The GSC statement calls on the DHS to “rescind this proposed rule and consider the impacts that even suggesting such a rule can have on international scholars’ view” of the U.S.
The proposed rule, published Sept. 25, states that it would amend DHS regulations “by changing the admission period of F, J, and I aliens from duration of status to an admission for a fixed time period.”
Under the current “duration of status” rule, foreign nationals in the U.S. with student visas are “admitted into the United States for the period of time that they are complying with the terms and conditions of their nonimmigrant category.”
The proposed rule states that its new policy would require most students to be “shifted to a fixed period of admission of [four years] or less.” Students needing to stay in the U.S. longer “would need to apply for an [Extension of Stay] before the [four-year] maximum period of stay expires.”
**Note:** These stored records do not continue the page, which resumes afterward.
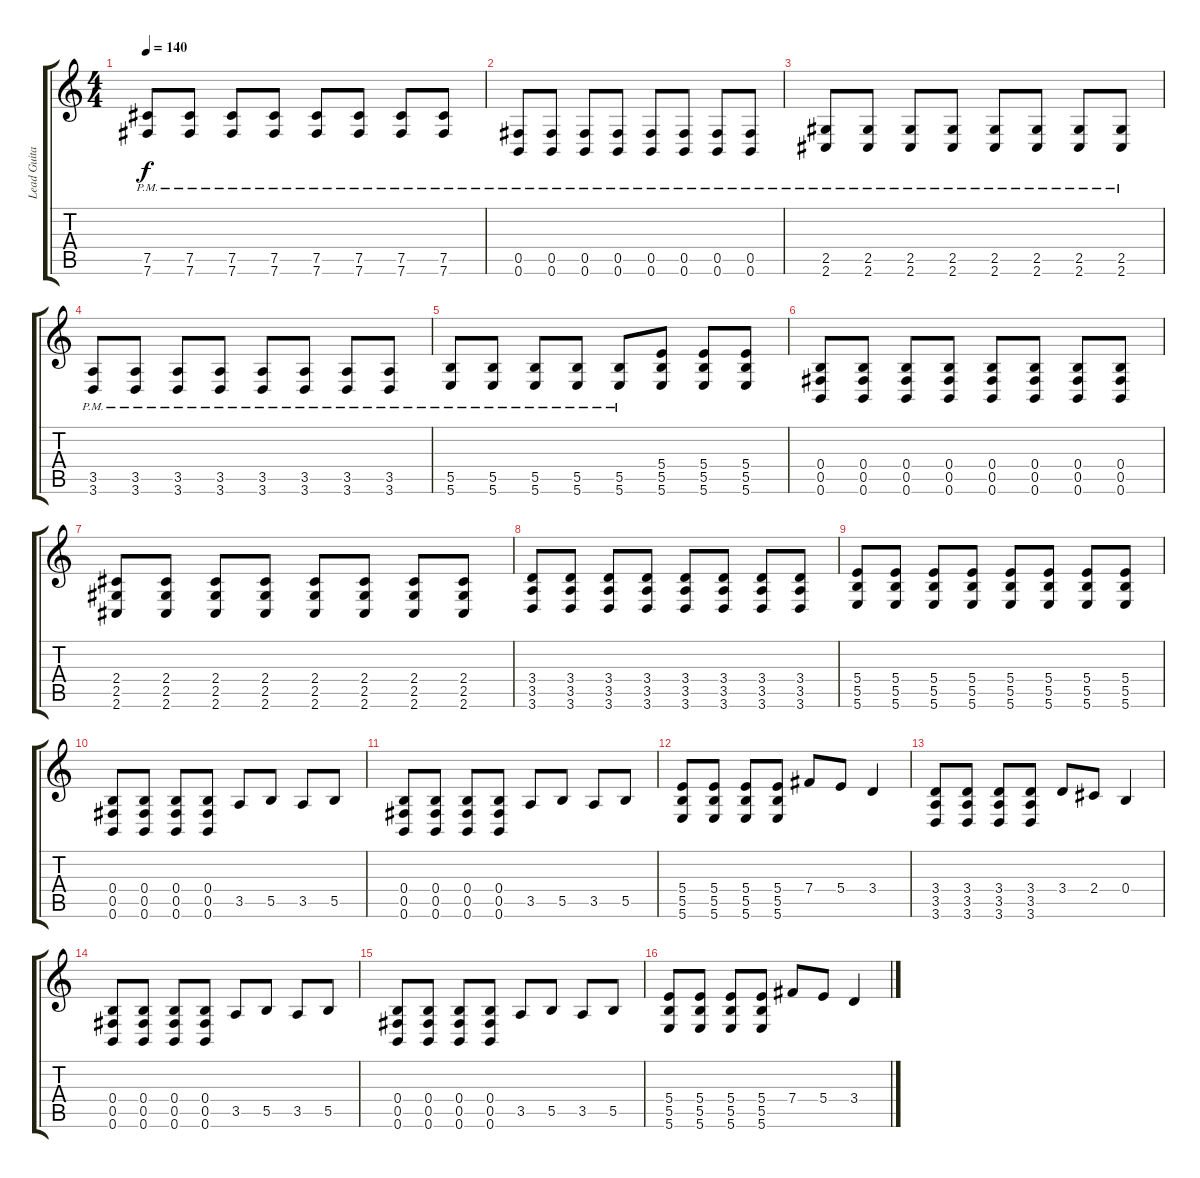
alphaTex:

\track ("Lead Guitar" "Lead Guita") {instrument distortionguitar}
\staff {score tabs}
\tuning (Db4 Ab3 E3 B2 Gb2 B1) {hide}
\ts (4 4)
\tempo 140
\clef g2
\ks c
(7.5{pm} 7.6{pm}).8{dy f} (7.5{pm} 7.6{pm}).8 (7.5{pm} 7.6{pm}).8 (7.5{pm} 7.6{pm}).8 (7.5{pm} 7.6{pm}).8 (7.5{pm} 7.6{pm}).8 (7.5{pm} 7.6{pm}).8 (7.5{pm} 7.6{pm}).8 |
(0.5{pm} 0.6{pm}).8 (0.5{pm} 0.6{pm}).8 (0.5{pm} 0.6{pm}).8 (0.5{pm} 0.6{pm}).8 (0.5{pm} 0.6{pm}).8 (0.5{pm} 0.6{pm}).8 (0.5{pm} 0.6{pm}).8 (0.5{pm} 0.6{pm}).8 |
(2.5{pm} 2.6{pm}).8 (2.5{pm} 2.6{pm}).8 (2.5{pm} 2.6{pm}).8 (2.5{pm} 2.6{pm}).8 (2.5{pm} 2.6{pm}).8 (2.5{pm} 2.6{pm}).8 (2.5{pm} 2.6{pm}).8 (2.5{pm} 2.6{pm}).8 |
(3.5{pm} 3.6{pm}).8 (3.5{pm} 3.6{pm}).8 (3.5{pm} 3.6{pm}).8 (3.5{pm} 3.6{pm}).8 (3.5{pm} 3.6{pm}).8 (3.5{pm} 3.6{pm}).8 (3.5{pm} 3.6{pm}).8 (3.5{pm} 3.6{pm}).8 |
(5.5{pm} 5.6{pm}).8 (5.5{pm} 5.6{pm}).8 (5.5{pm} 5.6{pm}).8 (5.5{pm} 5.6{pm}).8 (5.5{pm} 5.6{pm}).8 (5.4 5.5 5.6).8 (5.4 5.5 5.6).8 (5.4 5.5 5.6).8 |
(0.4 0.5 0.6).8 (0.4 0.5 0.6).8 (0.4 0.5 0.6).8 (0.4 0.5 0.6).8 (0.4 0.5 0.6).8 (0.4 0.5 0.6).8 (0.4 0.5 0.6).8 (0.4 0.5 0.6).8 |
(2.4 2.5 2.6).8 (2.4 2.5 2.6).8 (2.4 2.5 2.6).8 (2.4 2.5 2.6).8 (2.4 2.5 2.6).8 (2.4 2.5 2.6).8 (2.4 2.5 2.6).8 (2.4 2.5 2.6).8 |
(3.4 3.5 3.6).8 (3.4 3.5 3.6).8 (3.4 3.5 3.6).8 (3.4 3.5 3.6).8 (3.4 3.5 3.6).8 (3.4 3.5 3.6).8 (3.4 3.5 3.6).8 (3.4 3.5 3.6).8 |
(5.4 5.5 5.6).8 (5.4 5.5 5.6).8 (5.4 5.5 5.6).8 (5.4 5.5 5.6).8 (5.4 5.5 5.6).8 (5.4 5.5 5.6).8 (5.4 5.5 5.6).8 (5.4 5.5 5.6).8 |
(0.4 0.5 0.6).8 (0.4 0.5 0.6).8 (0.4 0.5 0.6).8 (0.4 0.5 0.6).8 3.5.8 5.5.8 3.5.8 5.5.8 |
(0.4 0.5 0.6).8 (0.4 0.5 0.6).8 (0.4 0.5 0.6).8 (0.4 0.5 0.6).8 3.5.8 5.5.8 3.5.8 5.5.8 |
(5.4 5.5 5.6).8 (5.4 5.5 5.6).8 (5.4 5.5 5.6).8 (5.4 5.5 5.6).8 7.4.8 5.4.8 3.4.4 |
(3.4 3.5 3.6).8 (3.4 3.5 3.6).8 (3.4 3.5 3.6).8 (3.4 3.5 3.6).8 3.4.8 2.4.8 0.4.4 |
(0.4 0.5 0.6).8 (0.4 0.5 0.6).8 (0.4 0.5 0.6).8 (0.4 0.5 0.6).8 3.5.8 5.5.8 3.5.8 5.5.8 |
(0.4 0.5 0.6).8 (0.4 0.5 0.6).8 (0.4 0.5 0.6).8 (0.4 0.5 0.6).8 3.5.8 5.5.8 3.5.8 5.5.8 |
(5.4 5.5 5.6).8 (5.4 5.5 5.6).8 (5.4 5.5 5.6).8 (5.4 5.5 5.6).8 7.4.8 5.4.8 3.4.4
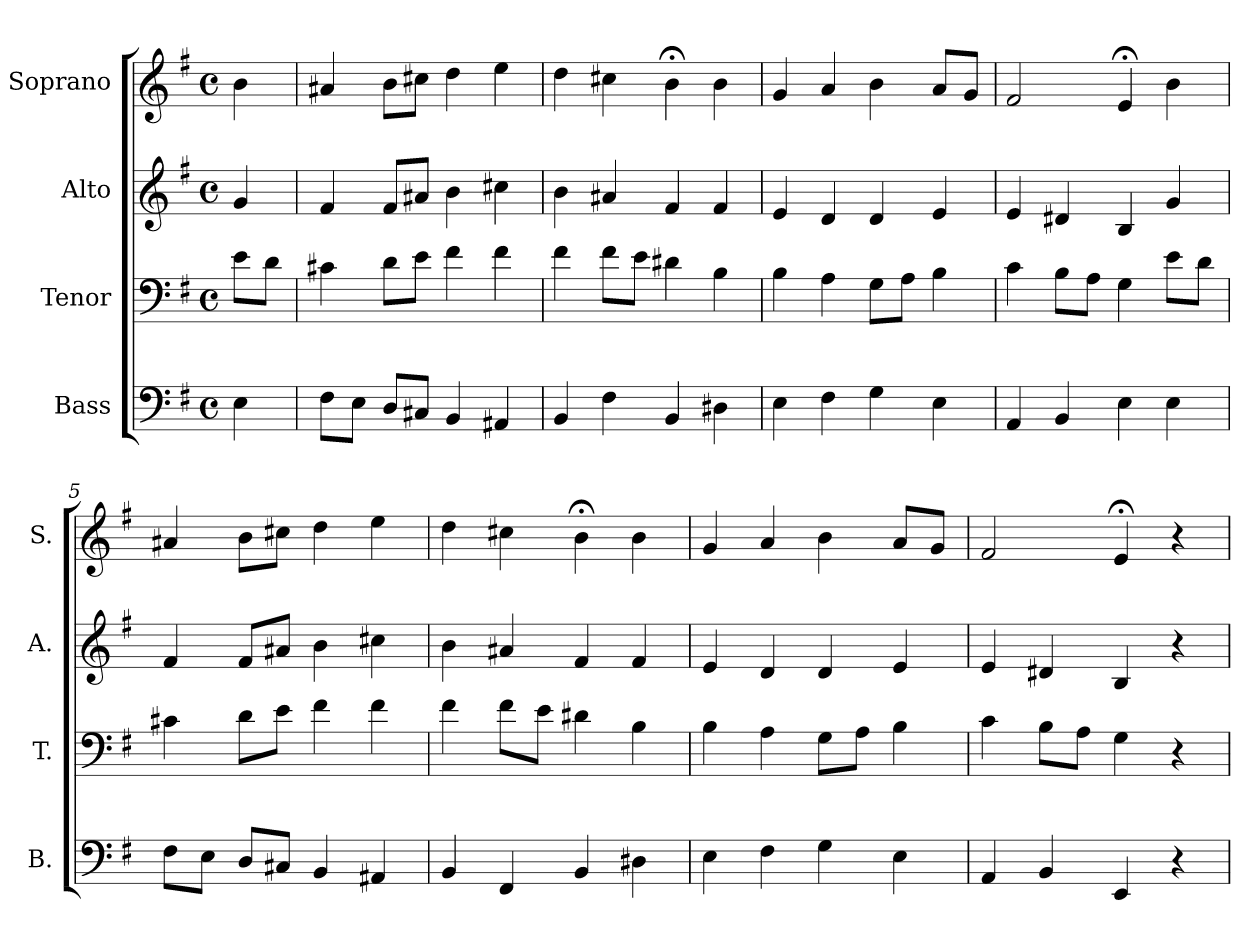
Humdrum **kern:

**kern	**kern	**kern	**kern
*part4	*part3	*part2	*part1
*staff4	*staff3	*staff2	*staff1
*I"Bass	*I"Tenor	*I"Alto	*I"Soprano
*I'B.	*I'T.	*I'A.	*I'S.
*clefF4	*clefF4	*clefG2	*clefG2
*k[f#]	*k[f#]	*k[f#]	*k[f#]
*e:	*e:	*e:	*e:
*M4/4	*M4/4	*M4/4	*M4/4
*met(c)	*met(c)	*met(c)	*met(c)
*MM88	*MM88	*MM88	*MM88
=	=	=	=
4E\	8e\L	4g/	4b\
.	8d\J	.	.
=1	=1	=1	=1
8F#\L	4c#X\	4f#/	4a#X/
8E\J	.	.	.
8D/L	8d\L	8f#/L	8b\L
8C#X/J	8e\J	8a#X/J	8cc#X\J
4BB/	4f#\	4b\	4dd\
4AA#X/	4f#\	4cc#X\	4ee\
=2	=2	=2	=2
4BB/	4f#\	4b\	4dd\
4F#\	8f#\L	4a#X/	4cc#X\
.	8e\J	.	.
4BB/	4d#X\	4f#/	4b;<\
4D#X\	4B\	4f#/	4b\
=3	=3	=3	=3
4E\	4B\	4e/	4g/
4F#\	4A\	4d/	4a/
4G\	8G\L	4d/	4b\
.	8A\J	.	.
4E\	4B\	4e/	8a/L
.	.	.	8g/J
!!LO:LB:g=z
=4	=4	=4	=4
4AA/	4c\	4e/	2f#/
4BB/	8B\L	4d#X/	.
.	8A\J	.	.
4E\	4G\	4B/	4e;</
4E\	8e\L	4g/	4b\
.	8d\J	.	.
=5	=5	=5	=5
8F#\L	4c#X\	4f#/	4a#X/
8E\J	.	.	.
8D/L	8d\L	8f#/L	8b\L
8C#X/J	8e\J	8a#X/J	8cc#X\J
4BB/	4f#\	4b\	4dd\
4AA#X/	4f#\	4cc#X\	4ee\
=6	=6	=6	=6
4BB/	4f#\	4b\	4dd\
4FF#/	8f#\L	4a#X/	4cc#X\
.	8e\J	.	.
4BB/	4d#X\	4f#/	4b;<\
4D#X\	4B\	4f#/	4b\
=7	=7	=7	=7
4E\	4B\	4e/	4g/
4F#\	4A\	4d/	4a/
4G\	8G\L	4d/	4b\
.	8A\J	.	.
4E\	4B\	4e/	8a/L
.	.	.	8g/J
!!LO:LB:g=z
=8	=8	=8	=8
4AA/	4c\	4e/	2f#/
4BB/	8B\L	4d#X/	.
.	8A\J	.	.
4EE/	4G\	4B/	4e;</
4r	4r	4r	4r
=	=	=	=
*-	*-	*-	*-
The proposed rule writes that it addresses the “potential for increased risk to national security” posed by “foreign adversaries who seek to exploit” the current visa programs.
The GSC statement writes that the DHS rule comes “without evidence of substantial national security concerns.” It adds that the proposed rule “will be detrimental to national interests across the education, scientific, economic, and defense sectors, while not sufficiently addressing the national security concerns it claims to be solving.”
The GSC statement writes that “most doctoral degrees take over [six years/ to complete and the average undergraduate enrollment time is 5.1 years,” both longer than the proposed four-year period of stay.
In an email to The Tech, Michael Austin DeMarco G shared a quote by an international student pursuing a PhD at MIT stating that four years is “unrealistic for a PhD student. I came here to learn and to contribute, but what I see makes me feel really unwelcomed.”
DeMarco wrote that the GSC statement “stresses that international students are valuable members of our community, not just on college campuses, but across the nation as a whole.”
DeMarco also mentioned past instances of MIT working on behalf of international students, specifically “efforts to protect the Optional Practical Training (OPT) program and help overturn the July 6th Directive from ICE.”